- [Assignment]: How many lines below hold the string "sáng"? Report that number alone.

- [Supplied records]:
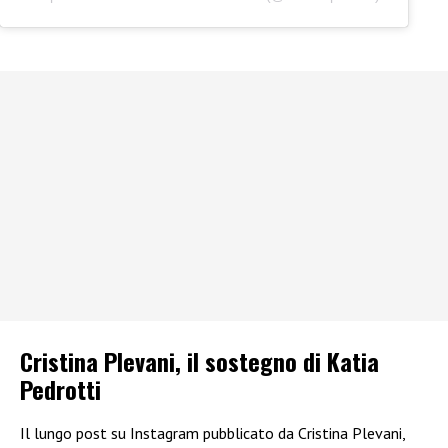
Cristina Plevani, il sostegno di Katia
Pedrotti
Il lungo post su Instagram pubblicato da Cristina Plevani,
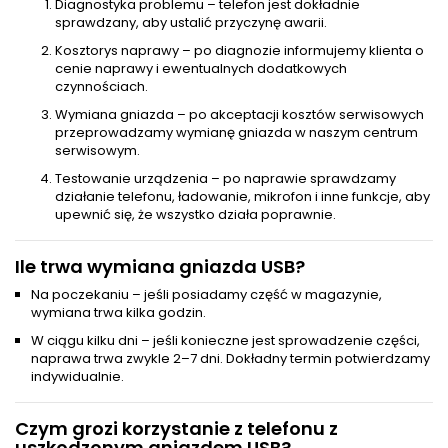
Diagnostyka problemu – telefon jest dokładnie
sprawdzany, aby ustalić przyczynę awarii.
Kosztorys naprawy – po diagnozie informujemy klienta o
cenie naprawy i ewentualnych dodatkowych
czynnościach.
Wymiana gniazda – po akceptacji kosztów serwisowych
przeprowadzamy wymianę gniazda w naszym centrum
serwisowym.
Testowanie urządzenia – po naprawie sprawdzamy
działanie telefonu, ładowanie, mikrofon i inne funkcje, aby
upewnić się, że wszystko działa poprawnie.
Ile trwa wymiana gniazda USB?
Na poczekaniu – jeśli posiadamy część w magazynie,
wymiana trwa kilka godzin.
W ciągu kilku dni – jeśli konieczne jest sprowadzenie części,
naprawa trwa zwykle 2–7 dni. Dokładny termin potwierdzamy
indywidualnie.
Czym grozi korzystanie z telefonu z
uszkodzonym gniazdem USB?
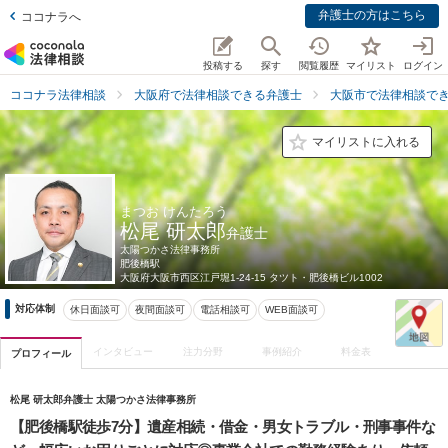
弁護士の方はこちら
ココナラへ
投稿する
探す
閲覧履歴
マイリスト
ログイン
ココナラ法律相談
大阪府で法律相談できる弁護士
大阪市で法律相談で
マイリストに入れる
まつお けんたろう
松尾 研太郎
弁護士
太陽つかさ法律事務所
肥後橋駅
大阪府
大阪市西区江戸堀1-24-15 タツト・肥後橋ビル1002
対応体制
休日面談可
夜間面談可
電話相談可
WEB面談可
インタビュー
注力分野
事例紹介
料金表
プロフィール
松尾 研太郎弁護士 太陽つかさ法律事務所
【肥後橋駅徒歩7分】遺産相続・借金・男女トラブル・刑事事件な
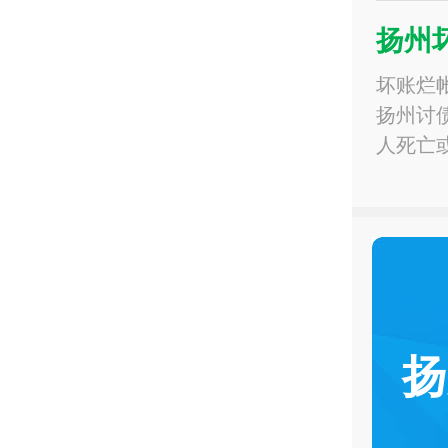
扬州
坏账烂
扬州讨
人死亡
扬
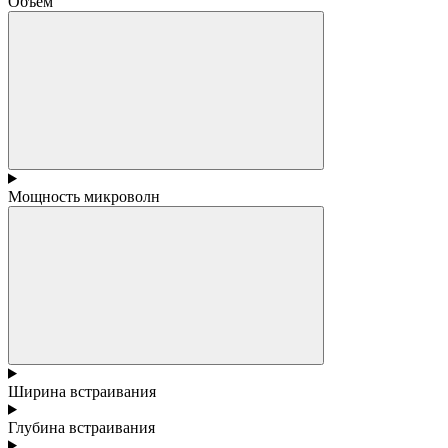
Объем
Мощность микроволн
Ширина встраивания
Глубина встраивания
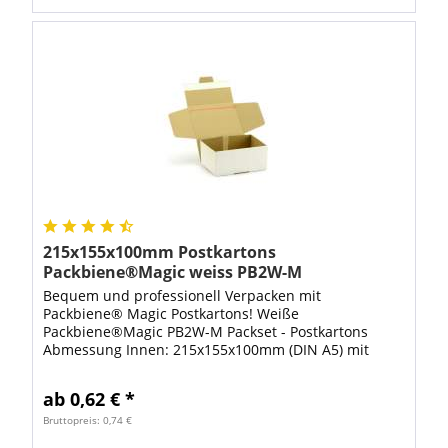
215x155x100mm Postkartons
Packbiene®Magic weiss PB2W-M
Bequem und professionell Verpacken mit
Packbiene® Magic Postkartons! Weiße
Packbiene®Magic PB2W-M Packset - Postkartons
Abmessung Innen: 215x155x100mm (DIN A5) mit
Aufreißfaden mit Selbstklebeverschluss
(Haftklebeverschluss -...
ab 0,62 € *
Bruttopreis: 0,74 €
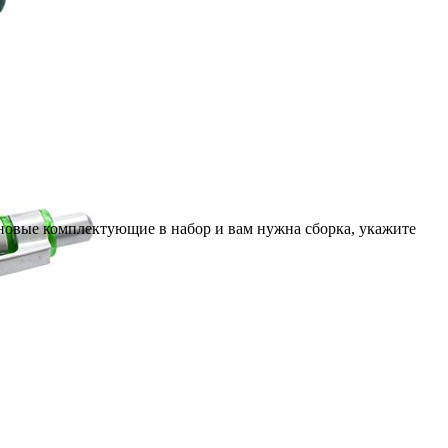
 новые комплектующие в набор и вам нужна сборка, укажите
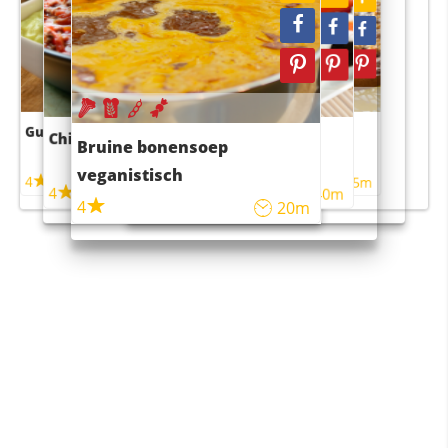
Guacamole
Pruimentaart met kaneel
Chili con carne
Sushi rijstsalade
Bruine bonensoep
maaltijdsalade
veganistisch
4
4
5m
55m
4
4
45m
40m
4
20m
...
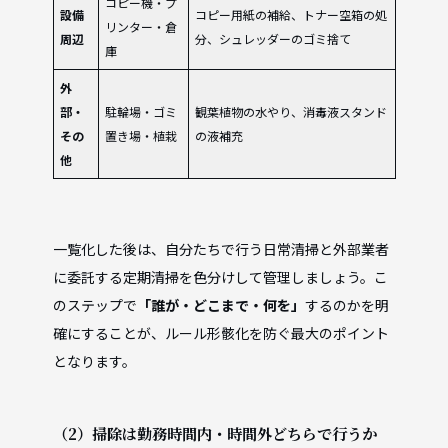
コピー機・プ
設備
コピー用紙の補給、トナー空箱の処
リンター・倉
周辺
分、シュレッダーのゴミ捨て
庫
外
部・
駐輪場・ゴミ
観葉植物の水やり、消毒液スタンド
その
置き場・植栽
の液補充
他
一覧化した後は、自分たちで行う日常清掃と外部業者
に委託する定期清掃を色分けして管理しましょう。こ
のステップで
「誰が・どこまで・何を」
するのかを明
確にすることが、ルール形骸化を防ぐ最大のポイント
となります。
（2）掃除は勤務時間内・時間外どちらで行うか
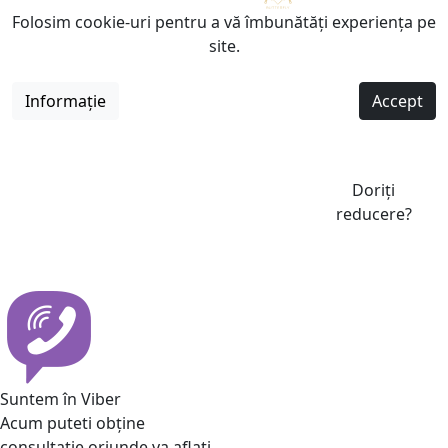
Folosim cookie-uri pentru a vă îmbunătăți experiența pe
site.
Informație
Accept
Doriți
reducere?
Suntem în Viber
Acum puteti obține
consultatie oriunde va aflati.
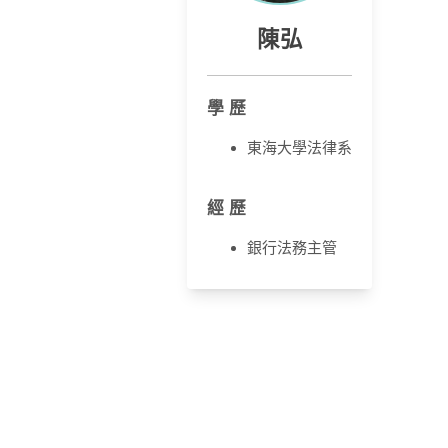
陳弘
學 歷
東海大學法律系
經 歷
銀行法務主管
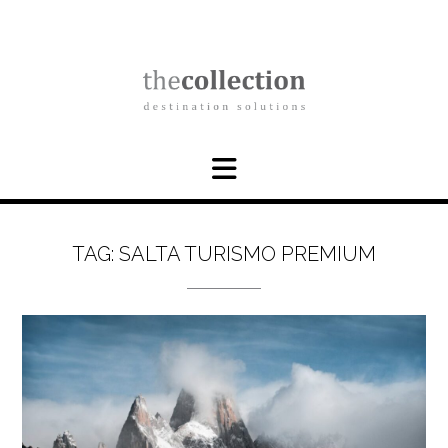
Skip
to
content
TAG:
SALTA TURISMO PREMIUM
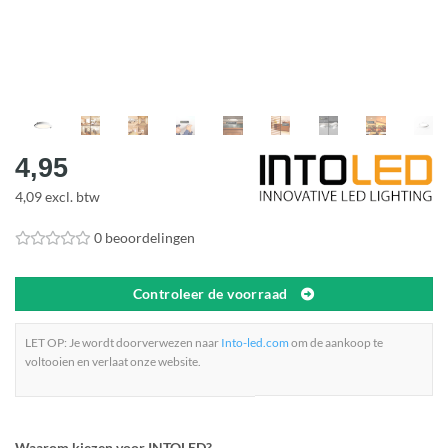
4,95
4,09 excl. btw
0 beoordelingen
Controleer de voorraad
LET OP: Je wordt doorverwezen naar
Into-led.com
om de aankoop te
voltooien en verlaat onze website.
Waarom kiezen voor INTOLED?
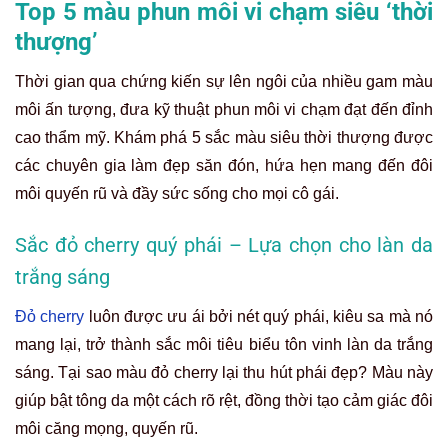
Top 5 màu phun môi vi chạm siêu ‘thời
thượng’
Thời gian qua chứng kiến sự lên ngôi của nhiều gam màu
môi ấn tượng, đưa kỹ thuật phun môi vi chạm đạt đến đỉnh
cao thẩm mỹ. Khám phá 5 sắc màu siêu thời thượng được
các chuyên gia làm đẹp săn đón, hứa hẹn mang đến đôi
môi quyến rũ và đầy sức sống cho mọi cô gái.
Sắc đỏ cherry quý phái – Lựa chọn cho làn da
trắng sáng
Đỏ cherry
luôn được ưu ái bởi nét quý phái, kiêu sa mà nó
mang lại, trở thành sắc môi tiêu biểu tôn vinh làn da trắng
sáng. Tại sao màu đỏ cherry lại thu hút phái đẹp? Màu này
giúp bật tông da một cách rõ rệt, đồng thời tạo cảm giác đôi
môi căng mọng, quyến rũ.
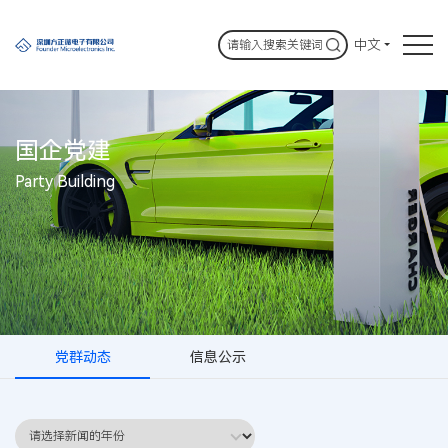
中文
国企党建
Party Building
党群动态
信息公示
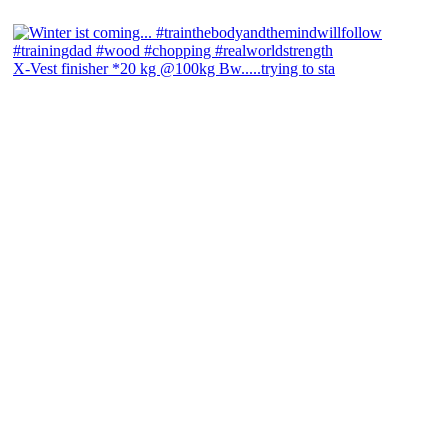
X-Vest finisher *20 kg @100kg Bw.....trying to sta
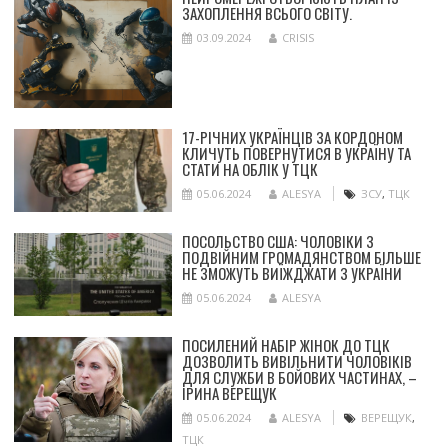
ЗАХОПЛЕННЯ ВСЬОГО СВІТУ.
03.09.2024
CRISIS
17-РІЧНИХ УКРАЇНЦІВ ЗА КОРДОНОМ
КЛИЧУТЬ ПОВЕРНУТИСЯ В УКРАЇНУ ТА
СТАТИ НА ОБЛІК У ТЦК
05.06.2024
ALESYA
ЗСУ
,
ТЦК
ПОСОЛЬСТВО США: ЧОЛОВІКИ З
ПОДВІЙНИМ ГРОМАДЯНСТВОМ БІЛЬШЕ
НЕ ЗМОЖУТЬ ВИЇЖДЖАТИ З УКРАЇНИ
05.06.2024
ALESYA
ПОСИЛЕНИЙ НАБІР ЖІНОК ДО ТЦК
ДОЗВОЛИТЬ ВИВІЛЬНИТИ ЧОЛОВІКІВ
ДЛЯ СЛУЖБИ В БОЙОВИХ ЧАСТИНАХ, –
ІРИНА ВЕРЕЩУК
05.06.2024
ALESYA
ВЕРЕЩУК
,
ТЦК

- [Answer to the exercise]: 2